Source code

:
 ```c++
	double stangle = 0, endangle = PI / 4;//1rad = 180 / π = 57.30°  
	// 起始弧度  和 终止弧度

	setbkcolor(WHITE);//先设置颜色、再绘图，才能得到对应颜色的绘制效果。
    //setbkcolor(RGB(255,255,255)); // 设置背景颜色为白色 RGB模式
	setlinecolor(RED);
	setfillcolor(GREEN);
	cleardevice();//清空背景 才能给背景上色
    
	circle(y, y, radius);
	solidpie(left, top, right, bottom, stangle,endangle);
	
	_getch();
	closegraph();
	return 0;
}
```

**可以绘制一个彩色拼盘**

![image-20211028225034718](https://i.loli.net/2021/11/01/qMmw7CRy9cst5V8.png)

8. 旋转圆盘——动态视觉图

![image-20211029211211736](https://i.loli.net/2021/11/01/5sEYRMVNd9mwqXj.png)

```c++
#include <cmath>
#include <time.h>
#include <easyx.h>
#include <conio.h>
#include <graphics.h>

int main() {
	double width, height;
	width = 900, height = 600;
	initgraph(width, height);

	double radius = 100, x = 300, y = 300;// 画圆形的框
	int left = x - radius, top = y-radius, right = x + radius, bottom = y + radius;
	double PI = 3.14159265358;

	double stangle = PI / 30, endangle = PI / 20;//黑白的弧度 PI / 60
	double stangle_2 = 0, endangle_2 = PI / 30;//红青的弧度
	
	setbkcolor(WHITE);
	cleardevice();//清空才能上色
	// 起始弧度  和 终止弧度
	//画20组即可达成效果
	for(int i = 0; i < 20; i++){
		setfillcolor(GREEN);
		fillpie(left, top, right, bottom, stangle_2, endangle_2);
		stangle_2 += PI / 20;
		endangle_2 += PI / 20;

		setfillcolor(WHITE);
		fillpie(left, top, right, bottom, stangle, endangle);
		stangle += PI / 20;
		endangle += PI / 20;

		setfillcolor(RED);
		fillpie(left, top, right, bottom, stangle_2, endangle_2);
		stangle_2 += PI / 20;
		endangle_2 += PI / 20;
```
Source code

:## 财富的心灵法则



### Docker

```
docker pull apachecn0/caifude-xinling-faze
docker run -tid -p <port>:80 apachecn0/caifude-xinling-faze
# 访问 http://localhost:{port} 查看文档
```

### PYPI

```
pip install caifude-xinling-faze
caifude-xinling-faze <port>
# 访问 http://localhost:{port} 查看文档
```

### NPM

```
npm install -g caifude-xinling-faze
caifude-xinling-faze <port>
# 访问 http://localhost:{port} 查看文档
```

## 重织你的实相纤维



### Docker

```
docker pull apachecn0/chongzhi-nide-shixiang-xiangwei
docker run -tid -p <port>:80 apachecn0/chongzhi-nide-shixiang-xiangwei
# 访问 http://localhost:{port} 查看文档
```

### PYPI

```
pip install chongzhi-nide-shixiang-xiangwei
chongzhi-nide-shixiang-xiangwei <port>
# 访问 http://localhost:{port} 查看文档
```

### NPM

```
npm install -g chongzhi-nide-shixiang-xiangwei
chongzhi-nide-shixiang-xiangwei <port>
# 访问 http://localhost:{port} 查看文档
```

Exercise prompt: Show all lines from the data above in which the word "faze" appears.

Answer to this task:
docker pull apachecn0/caifude-xinling-faze
docker run -tid -p <port>:80 apachecn0/caifude-xinling-faze
pip install caifude-xinling-faze
caifude-xinling-faze <port>
npm install -g caifude-xinling-faze
caifude-xinling-faze <port>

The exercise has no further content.